Archives for March 2017

Summary Thoughts on “Logan” (2017)

This has taken way, way too long to make its way to my blog.  But it is here now so let’s have at it – my thoughts on the recent release Logan. Stated plainly, Logan was not only a superior part of the “Hugh Jackman as Wolverine” franchise, but in general, it is a superior superhero film. Full stop. Unlike most films of its genre, which often hint at the “allegory for humanity,” Logan has a heart and pulse running through it which is distinctly relateable whether or not you are a mutant with enhanced powers.

If I am honest, I vaguely recall the actions of the preceding two films leading into this chapter (note – the previous installment was also written and directed by James Mangold). I chalk this mostly down to them essentially being pretty forgettable. As a result, I more or less was going into this third (and final) installment with no additional information save for the fact that it was a Wolverine film.

Set several years into the future, the audience is transported to a world where mutants (those uncanny X-Men) , those that are alive are basically relegated to the fringes of society. Logan (Jackman) is currently caring for an ailing Professor Xavier (Patrick Stewart) with the aid of fellow mutant Caliban (Stephen Merchant). Of course, a quiet life in a remote location is not in the cards for our protagonists.
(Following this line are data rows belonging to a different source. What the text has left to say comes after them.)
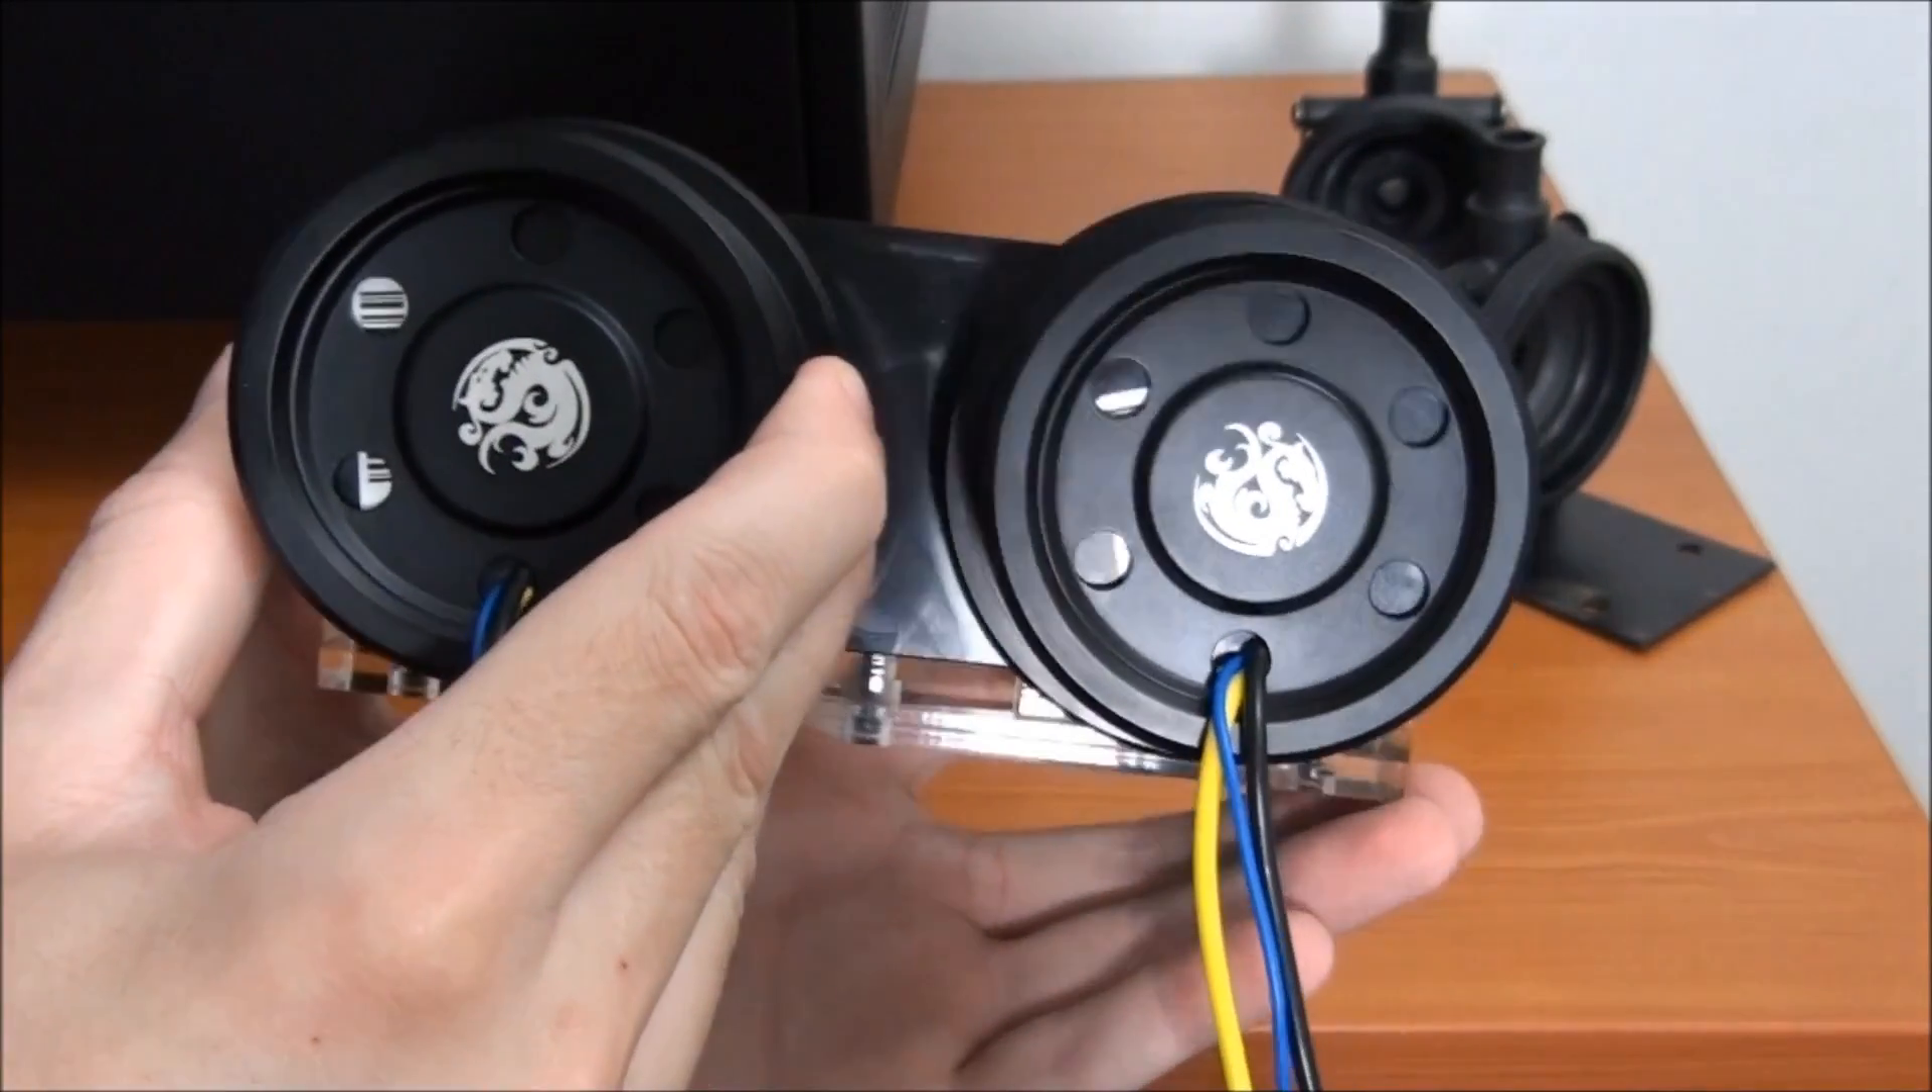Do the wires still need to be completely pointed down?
No.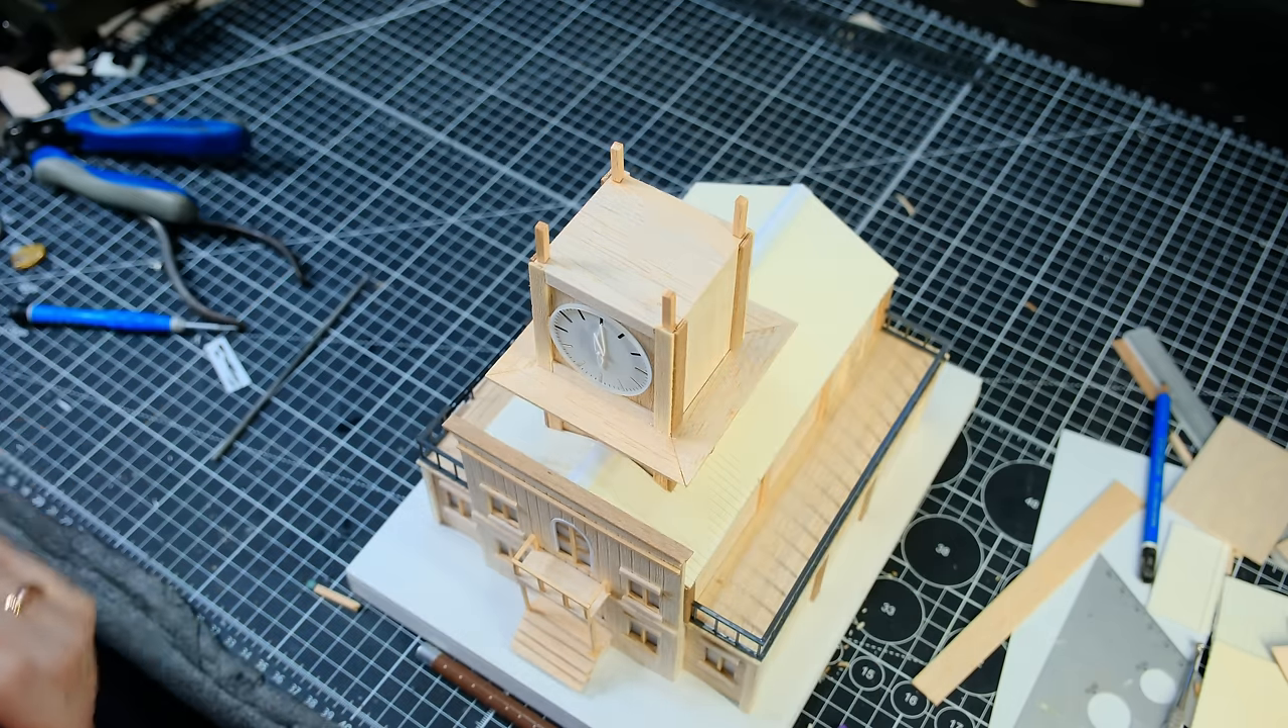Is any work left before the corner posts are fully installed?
No.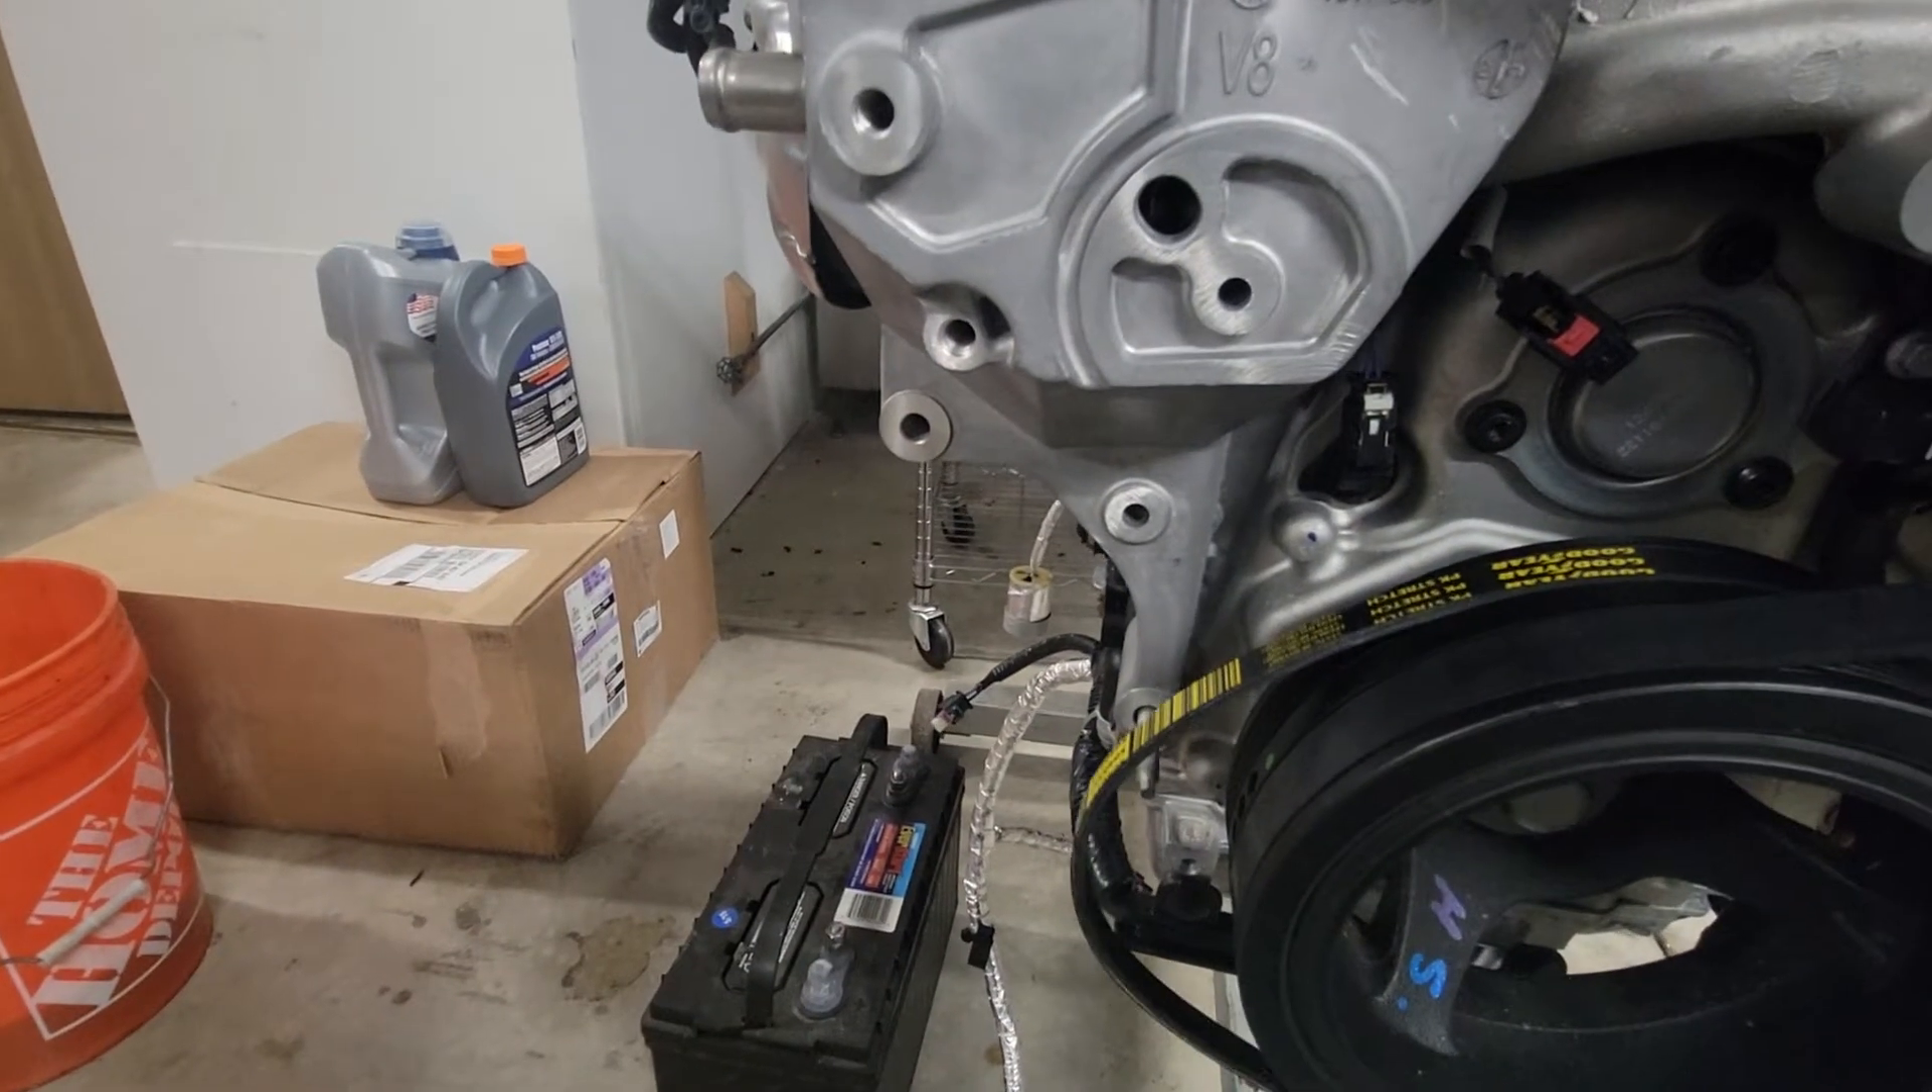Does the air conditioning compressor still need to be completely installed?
Yes.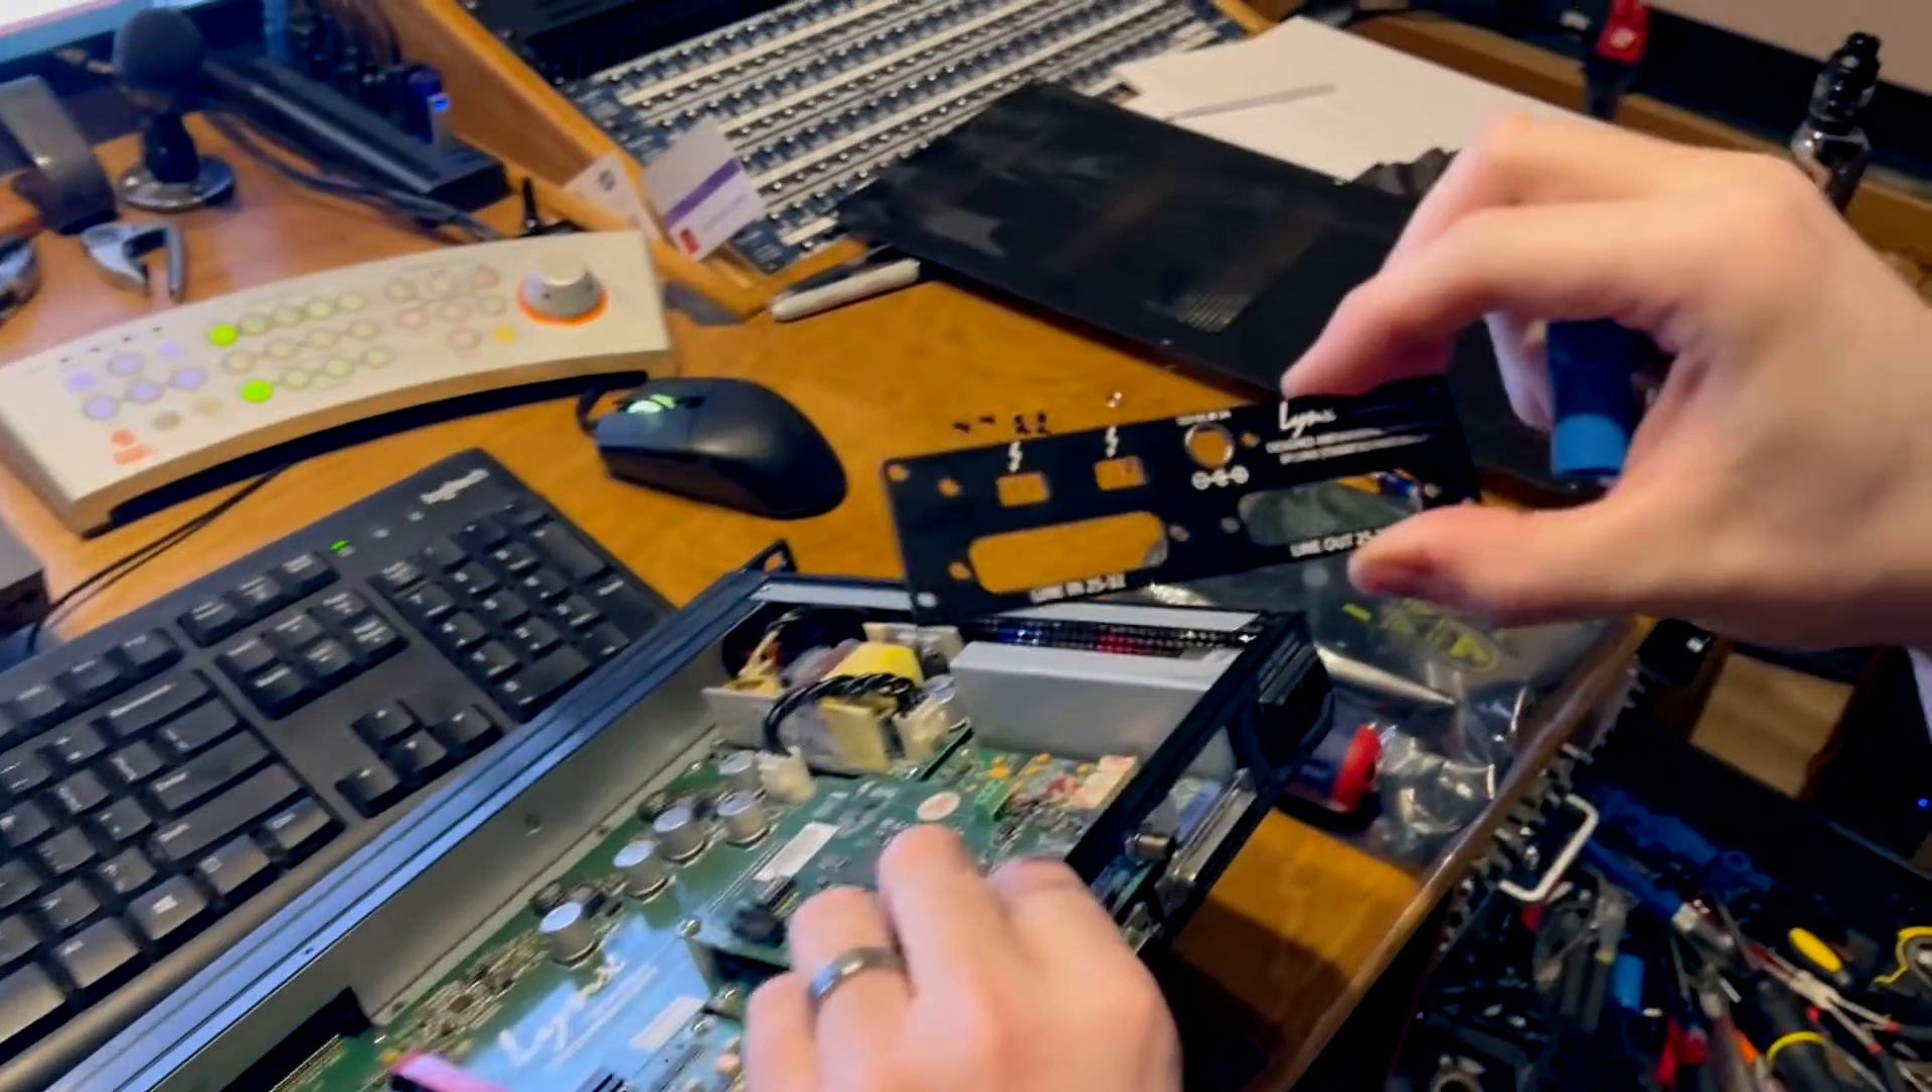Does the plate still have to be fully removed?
No.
A mysterious woman (Elizabeth Rodriguez) enters the scene requesting that Logan help her protect a young child in her charge, Laura (newcomer Dafne Keen). There are some bad men lead by Pierce (Boyd Holbrook) after her for reasons that become apparent as the movie progresses; I will spare you the details here just in case you have not seen the film.

For me, what proceeds from this point in the story is quite reminiscent of 2006’s Alfonso Cuaron project Children of Men, a tale that also involves a somewhat reluctant man traveling across an expanse with the goal of escorting someone to a destination that is a sign of hope in a world seemingly devoid of it.

Another movie reference which informs, is featured and runs parallel to the actions of Logan is the similarly eponymous title, Shane – the 1953 western drama directed by George Stevens. Now, for all my classic film buffs, this on-the-nose reference should be enough to give you a general sense of where we are likely to be headed with respect to Logan.

As I mentioned at the open, above all else, this is a story about aging, relationships and what it really means to live, love and be a part of the world (or not). Yes, it is that much 🙂 In short, Logan really packed an emotional punch.

The performances top to bottom were engaging and noteworthy. Of particular note, I would like to call out young Dafne Keen and Jackman (of course). In his final go as our favorite adamantium-infused, ‘anti-hero,’ we feel the weight of the burdens the man carries and the journey he is on throughout as he comes to terms with his place in the world.

One final note, with Logan, not only are we being offered up this wonderful character drama, but there are some pretty solid tension-filled action sequences woven into the narrative to scratch that itch. The end result is a very satisfying outing to the cinema.

Have you seen Logan? Let me know what you thought

Logan James Mangold Hugh Jackman

Umberto D. (1952): A Lovely Introduction to Italian Neorealism

Something washed over me when I was watching Umberto D., the 1952 classic Italian neorealist film directed by Vittorio De Sica.

In the wake of Ken Loach‘s masterful I, Daniel Blake, I felt a sense of deja-vu in reverse. The similarities were jarring – the tale of a poor, elderly pensioner (Carlo Battisti) for whom the social safety net has failed, resulting in him struggling to regain his footing and dignity in a seemingly indifferent world. In Umberto D., this “world” is embodied not only in the form inadequate pension compensation but also in the person of the landlady (Lina Gennari) of the Roman boarding house where Umberto resides. Due to back rent due, Umberto is facing eviction.  Through this struggle, there are a few bright spots, his loyal four-legged companion Flike and the young maid (Maria-Pia Casilio) who manages the housekeeping for the boarding house. In the latter, he finds a kindred soul for she is struggling with her own personal crises – being an unwed young woman who has fallen pregnant.

As the film progresses, so does Umberto’s desperation to try to hold onto something of a normal life and not one of absolute destitution and homelessness. The story builds and builds to a harrowing climax, which is sure to leave you on the verge, if not in a full state of tears. By the time the word Fin appears on the screen, you are left with a feeling that is part life-affirming, part uncertainty about what the future possibly holds.

I really do not know what else to say about this film – it is a simple story beautifully told and portrayed. Often, the most impactful moments are captured with the bare minimum dialogue. It’s in the quiet, still moments, when we see our characters wearing their weariness on their faces, that the story is at its most profound and poetic.

Italian neorealism is not something that I am overly familiar with except in the general knowledge that it was a popular movement in a post-war environment, punctuated by stories of the of the working- or under- class. On the heels of Umberto D., my interest is definitely piqued.